BEIRUT: Taxi drivers blocked most of the road in Beirut Friday in protest of the strike by gas stations, saying they are out of fuel as a number of cars stopped in the middle of roads due to lack of fuel.
Over 50 drivers parked their cars on the side and stood in the middle of the road in the Cola area.
“I don’t have work. There is no fuel and no customers,” one driver told a local television station.
The protesting drivers kept one lane open for cars. They stopped taxis passing through the area and asked the customers to leave the vehicles and the drivers to join them.

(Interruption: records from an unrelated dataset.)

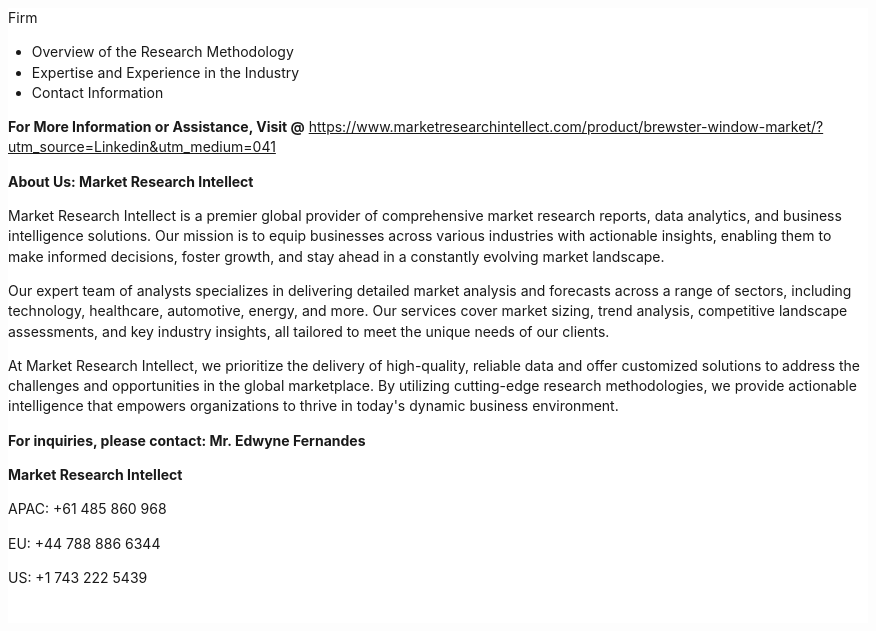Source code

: Firm</strong></p><ul><li>Overview of the Research Methodology</li><li>Expertise and Experience in the Industry</li><li>Contact Information</li></ul></div><div class="article-main__content" data-test-id="publishing-text-block"><p><span class="font-[700]"><strong>For More Information or Assistance, Visit @</strong>&nbsp;<a href="https://www.marketresearchintellect.com/product/brewster-window-market/?utm_source=Linkedin&utm_medium=041">https://www.marketresearchintellect.com/product/brewster-window-market/?utm_source=Linkedin&utm_medium=041</a></span></p><p><strong>About Us: Market Research Intellect</strong></p><p>Market Research Intellect is a premier global provider of comprehensive market research reports, data analytics, and business intelligence solutions. Our mission is to equip businesses across various industries with actionable insights, enabling them to make informed decisions, foster growth, and stay ahead in a constantly evolving market landscape.</p><p>Our expert team of analysts specializes in delivering detailed market analysis and forecasts across a range of sectors, including technology, healthcare, automotive, energy, and more. Our services cover market sizing, trend analysis, competitive landscape assessments, and key industry insights, all tailored to meet the unique needs of our clients.</p><p>At Market Research Intellect, we prioritize the delivery of high-quality, reliable data and offer customized solutions to address the challenges and opportunities in the global marketplace. By utilizing cutting-edge research methodologies, we provide actionable intelligence that empowers organizations to thrive in today's dynamic business environment.</p><p><strong>For inquiries, please contact: Mr. Edwyne Fernandes</strong></p><p><strong>Market Research Intellect</strong></p><p>APAC: +61 485 860 968</p><p>EU: +44 788 886 6344</p><p>US: +1 743 222 5439</p></div><div class="article-main__content" data-test-id="publishing-text-block">&nbsp;</div>
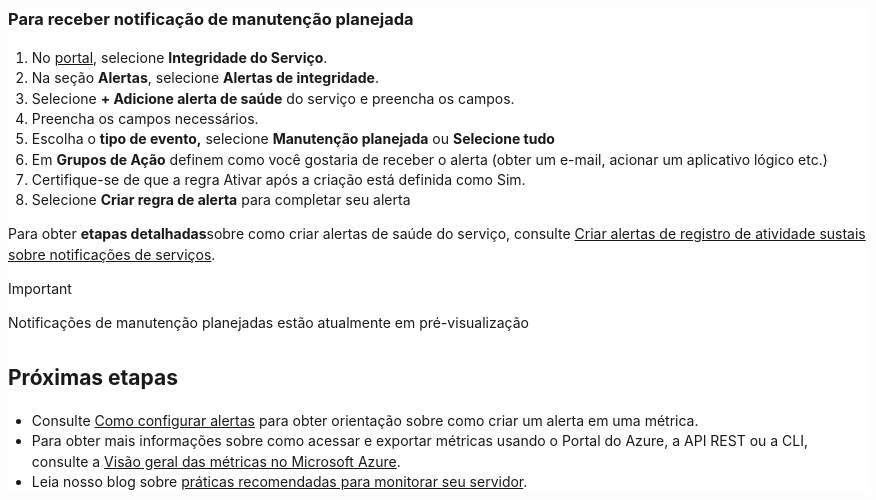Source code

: ### <a name="to-receive-planned-maintenance-notification"></a>Para receber notificação de manutenção planejada

1. No [portal](https://portal.azure.com), selecione **Integridade do Serviço**.
2. Na seção **Alertas**, selecione **Alertas de integridade**.
3. Selecione **+ Adicione alerta de saúde** do serviço e preencha os campos.
4. Preencha os campos necessários. 
5. Escolha o **tipo de evento,** selecione **Manutenção planejada** ou **Selecione tudo**
6. Em **Grupos de Ação** definem como você gostaria de receber o alerta (obter um e-mail, acionar um aplicativo lógico etc.)  
7. Certifique-se de que a regra Ativar após a criação está definida como Sim.
8. Selecione **Criar regra de alerta** para completar seu alerta

Para obter **etapas detalhadas**sobre como criar alertas de saúde do serviço, consulte [Criar alertas de registro de atividade sustais sobre notificações de serviços](../service-health/alerts-activity-log-service-notifications.md).

> [!IMPORTANT]
> Notificações de manutenção planejadas estão atualmente em pré-visualização

## <a name="next-steps"></a>Próximas etapas
- Consulte [Como configurar alertas](howto-alert-on-metric.md) para obter orientação sobre como criar um alerta em uma métrica.
- Para obter mais informações sobre como acessar e exportar métricas usando o Portal do Azure, a API REST ou a CLI, consulte a [Visão geral das métricas no Microsoft Azure](../monitoring-and-diagnostics/monitoring-overview-metrics.md).
- Leia nosso blog sobre [práticas recomendadas para monitorar seu servidor](https://azure.microsoft.com/blog/best-practices-for-alerting-on-metrics-with-azure-database-for-mysql-monitoring/).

“Everyone has political affiliations and interests, but hunger has no [religion],” another driver said.
Cars in Beirut, Tripoli and other areas stopped in the middle of the road claiming they ran out of fuel. At least two cars stopped at Corniche al-Mazraa, near a closed gas station.
The Syndicate of Gas Station Owners called for an open-ended strike earlier this week, citing losses due to the high unofficial exchange rate of the Lebanese pound to the dollar. Most gas stations across the country have been closed since Thursday.
A dollar liquidity crunch has meant that importers of products such as fuel, medicine and food have struggled to obtain the currency required to purchase goods at the official pegged rate of LL1,507.5 to the dollar. Unofficial rates exceeded LL2,300 to the dollar Thursday, before suddenly declining to about LL1,750. Many exchange offices closed Friday in response to a call for strike by the exchange offices syndicate.